El camino de Jerónimo Atehortúa, en el Sanfici

 

El cine ha nacido, pero...

Fuente: https://cinematecadebogota.gov.co/pelicula/accidentes-historia-funcion-musica-en-vivo


ZEN Y DADÁ

 

Acabo de terminar de ver Mudos testigos (Ospina y Atehortúa, 2023) y, contrariamente a lo que hace unos días le dije a su director, guionista, montador y productor, Jerónimo Atehortúa, sí escribiré sobre su pequeño pero riquísimo conjunto de obras, e incluso lo haré también contrariamente a la intención de hacerlo después de verlas por segunda vez y de leer a fondo sus escritos y de oír de nuevo las excelentes clases que nos diera a varios entusiastas del cine contemporáneo en el Museo de Arte Moderno de Medellín. Es decir, escribiré en contra del cansancio creciente en mi vida que di –no falsamente– como razón a Jerónimo para no hacerlo, y también en contra de una vocación exhaustiva mía que acaso es lo mismo que ese cansancio, y que ya debo reservarme para otros momentos, escasos.

 

Pero, ¿por qué disculparme?, si era obvio, luego de que, durante un almuerzo en el Festival Internacional de Cine Independiente de Santander, Sanfici, afirmara yo que todo quien ame al cine debe amarlo a él. Jerónimo es referente, pero lo admirable es su especial obediencia a la pasión por el cine. Abogado profesional, su rigor es agobiante, y al discurrir exhibe los visos que hacen tan difícilmente refutable a un buen jurista cuando se discuten sus temas de interés. Lector como pocos, conoce y ha incorporado toda la retórica de los discursos argumentativo y narrativo, y así también en su cine. Pero si ello es un logro, surge de una visión que, con razones que solo podemos adivinar, tácitas, necesita afirmarse una y otra vez. Esa visión personal, hermética, es lo que me importa. Uno sabe que él no miente.

TU TAREA ▸
Transcribe del texto sobre Jerónimo Atehortúa el fragmento que comienza con "Pero, ¿por qué" y continúa hasta "él no miente.", sin alterar nada.

DATOS EXTRAÍDOS ▸
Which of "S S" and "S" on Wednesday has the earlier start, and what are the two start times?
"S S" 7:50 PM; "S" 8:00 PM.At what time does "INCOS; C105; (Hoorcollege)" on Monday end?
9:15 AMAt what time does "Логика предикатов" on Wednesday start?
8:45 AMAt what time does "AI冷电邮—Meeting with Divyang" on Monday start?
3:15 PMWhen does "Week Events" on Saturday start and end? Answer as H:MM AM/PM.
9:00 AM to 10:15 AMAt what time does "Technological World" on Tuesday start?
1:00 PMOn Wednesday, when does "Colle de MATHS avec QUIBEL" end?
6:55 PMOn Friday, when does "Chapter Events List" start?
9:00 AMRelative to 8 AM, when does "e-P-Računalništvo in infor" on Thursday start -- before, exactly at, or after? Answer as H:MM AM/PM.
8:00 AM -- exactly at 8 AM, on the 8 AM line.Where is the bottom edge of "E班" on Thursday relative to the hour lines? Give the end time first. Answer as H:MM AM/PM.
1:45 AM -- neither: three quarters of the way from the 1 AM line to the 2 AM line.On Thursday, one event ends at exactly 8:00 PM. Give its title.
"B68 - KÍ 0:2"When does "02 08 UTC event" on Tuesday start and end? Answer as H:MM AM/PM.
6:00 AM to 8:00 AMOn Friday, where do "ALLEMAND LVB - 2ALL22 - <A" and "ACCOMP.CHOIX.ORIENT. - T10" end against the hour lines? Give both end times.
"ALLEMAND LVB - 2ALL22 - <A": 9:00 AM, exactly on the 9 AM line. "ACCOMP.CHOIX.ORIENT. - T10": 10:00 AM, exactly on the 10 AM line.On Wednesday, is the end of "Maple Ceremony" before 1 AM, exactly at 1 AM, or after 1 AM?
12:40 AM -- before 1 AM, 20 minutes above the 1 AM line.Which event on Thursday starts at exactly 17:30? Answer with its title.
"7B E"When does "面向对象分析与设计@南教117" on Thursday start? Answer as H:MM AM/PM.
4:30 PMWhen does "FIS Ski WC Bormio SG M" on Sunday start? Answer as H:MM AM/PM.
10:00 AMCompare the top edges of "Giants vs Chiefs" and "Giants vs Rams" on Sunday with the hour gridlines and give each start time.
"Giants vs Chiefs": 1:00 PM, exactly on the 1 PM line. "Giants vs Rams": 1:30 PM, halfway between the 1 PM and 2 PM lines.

RESPUESTA COMPLETA ▸
Pero, ¿por qué disculparme?, si era obvio, luego de que, durante un almuerzo en el Festival Internacional de Cine Independiente de Santander, Sanfici, afirmara yo que todo quien ame al cine debe amarlo a él. Jerónimo es referente, pero lo admirable es su especial obediencia a la pasión por el cine. Abogado profesional, su rigor es agobiante, y al discurrir exhibe los visos que hacen tan difícilmente refutable a un buen jurista cuando se discuten sus temas de interés. Lector como pocos, conoce y ha incorporado toda la retórica de los discursos argumentativo y narrativo, y así también en su cine. Pero si ello es un logro, surge de una visión que, con razones que solo podemos adivinar, tácitas, necesita afirmarse una y otra vez. Esa visión personal, hermética, es lo que me importa. Uno sabe que él no miente.